Welcome to the 12th installment of our 2020 Pride Month Series! Each day in the month of June, we will be highlighting a different member of the LGBTQ+ community who we think is a great example of representation and dynamic characterization. We will focus on fictional characters, celebrities, and activists alike – the positive voices within the LGBTQ+ community and in mainstream media.
Batwoman first flew onto our screens during the “Elseworlds” crossover event on The CW. Joining forces with The Flash, Arrow, and Supergirl, we got a quick glimpse of Kate Kane. It did the trick, and viewers were excited for more.
There are a lot of superheroes out there, but there is one thing that sets Batwoman apart from the rest: Kate Kane is an out lesbian. Kate is someone who is not afraid to be who she is.
When she was in the military academy, she fell in love with Sophie (played by Meagan Tandy). Unfortunately, it was during a time of “don’t ask, don’t tell.” Getting caught was a turning point for them. Kate was never going to be silent about who she was and wanted to run away with Sophie. Sophie, however, chose to be silent. She was afraid to be out, and she didn’t want to hurt her career.
Their paths would cross again, with Sophie working for Crows Security, led by Kate’s dad Jacob Kane. Things are awkward between the two, especially when Kate is introduced to Sophie’s husband. Despite the tension, Kate still often would work with Sophie. Both as herself and donning the cape and cowl. In fact, a powerful LGBTQ+ moment happens during one of these meetings.
Kate and Sophie meet at a fancy restaurant. With the topic of discussion serious and feelings still stirring between them, Kate reaches for Sophie’s hand. A small, but sweet, gesture. Except the manager sees this, and quietly asks them to leave the restaurant. Kate is having none of it, loudly speaking out against the hate. Nonetheless, they leave. What happens next would have everyone cheering. Kate buys the place across the street. She makes it a gay bar, welcome to everyone. And the iconic statement? She hangs a giant rainbow flag in the window for all to see, including the restaurant across the street. Way to go, Kate!
Another powerful moment happens when Batwoman herself comes out. There’s no doubt that superhero identities stay a secret. Their lives stay private when they put on the mask. Except that can often complicate matters.

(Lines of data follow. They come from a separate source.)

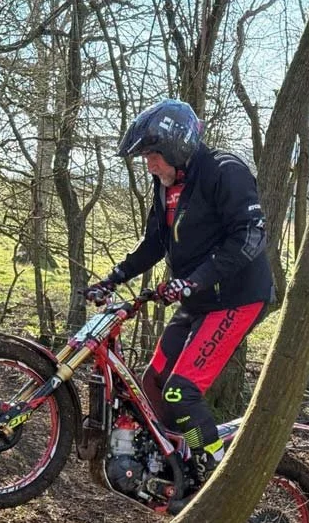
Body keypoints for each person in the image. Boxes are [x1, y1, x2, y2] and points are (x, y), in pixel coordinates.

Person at [85, 99, 273, 492]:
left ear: (178, 146)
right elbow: (155, 241)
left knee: (180, 390)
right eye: (146, 157)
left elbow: (251, 236)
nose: (149, 164)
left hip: (236, 299)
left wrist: (194, 280)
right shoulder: (166, 184)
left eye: (153, 154)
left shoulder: (226, 172)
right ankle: (184, 459)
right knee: (153, 388)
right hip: (199, 300)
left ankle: (220, 479)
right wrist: (114, 278)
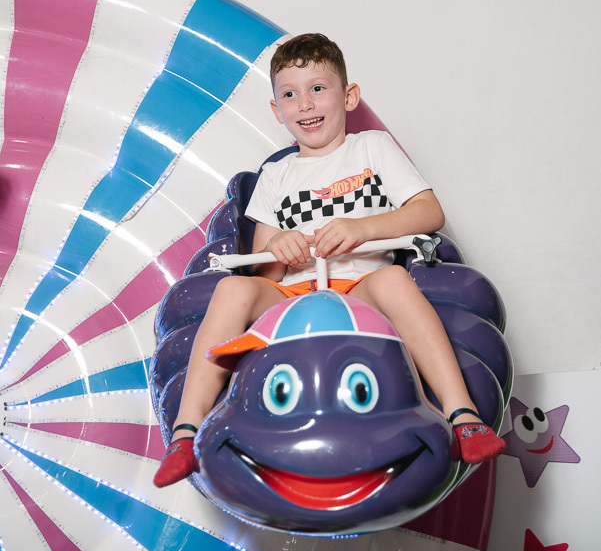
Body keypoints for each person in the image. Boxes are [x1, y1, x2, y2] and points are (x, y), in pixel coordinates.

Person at [153, 33, 505, 487]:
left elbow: (429, 212)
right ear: (276, 110)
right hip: (292, 294)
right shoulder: (275, 175)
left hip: (363, 286)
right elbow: (265, 267)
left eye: (318, 88)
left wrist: (363, 229)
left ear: (349, 96)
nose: (305, 104)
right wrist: (281, 245)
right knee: (233, 287)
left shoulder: (372, 148)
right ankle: (186, 434)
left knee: (395, 281)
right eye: (290, 95)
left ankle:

When Batwoman keeps crossing paths with a male cop, both end up saving each other. The people of Gotham City become obsessed with the story, shipping the two together. This puts Kate in a tough spot. Does she reveal a part of herself to the public or deal with it. Meanwhile, she meets a cyberterrorist named Parker (who is later reformed) who was outed before she was ready. Alice (Kate’s sister, and the big bad of the show) kidnaps Parker, and tries to get Parker to our Kate.
The thing about a good hacker is they can use technology to their advantage. She makes Alice believe that Kate was outed, when in reality she wasn’t. Kate comes out anyway, her article, written by Kara Danvers (Supergirl), making the cover.
It is a moment where art imitates life. Parker sees the magazine and smiles. There’s a superhero like her, out and proud. Likewise, we LGBTQ+ viewers have a superhero to look up to. What helps the cause even more is that Kate is played by Ruby Rose, who is out and proud herself. Representation matters.
It is moments like these that makes Batwoman so special. It is a realistic and familiar part of a superhero show. Viewers can watch and see moments they can relate to — a hero they can relate to. We see the ups and downs of love and society. We see the power representation has on the public. It is powerful.
While Ruby Rose has since left the show, and Batwoman will head into a new direction with season 2, we will still find representation moving forward. The creators have made an all new lead character to put on the cape and cowl. She may be different than Kate in personality, but the one thing they have in common is that this new character is also a lesbian. Moreso, the new character will be played by an LGBTQ+ actor. A huge thank you to the creators for making sure we still have a hero we can look up to.
I am interested to see where these new paths lead in Batwoman. I’m even more excited to see that LGBTQ+ representation will continue within the show. I hope that it sparks inspiration among comic creators and that we will see even more representation in our comic books, shows, and movies!
Batwoman will return January 2021 for season two. You can stream season one on HBO Max and The CW app.